What the task asks: Could you rewrite every item below with "pose" changed to "camera" and everything else left the same?

Dataset records
.....
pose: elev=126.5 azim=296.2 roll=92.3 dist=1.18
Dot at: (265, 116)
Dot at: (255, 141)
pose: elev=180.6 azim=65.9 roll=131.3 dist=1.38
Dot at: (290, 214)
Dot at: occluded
.....
Worked answer:
camera: elev=126.5 azim=296.2 roll=92.3 dist=1.18
Dot at: (265, 116)
Dot at: (255, 141)
camera: elev=180.6 azim=65.9 roll=131.3 dist=1.38
Dot at: (290, 214)
Dot at: occluded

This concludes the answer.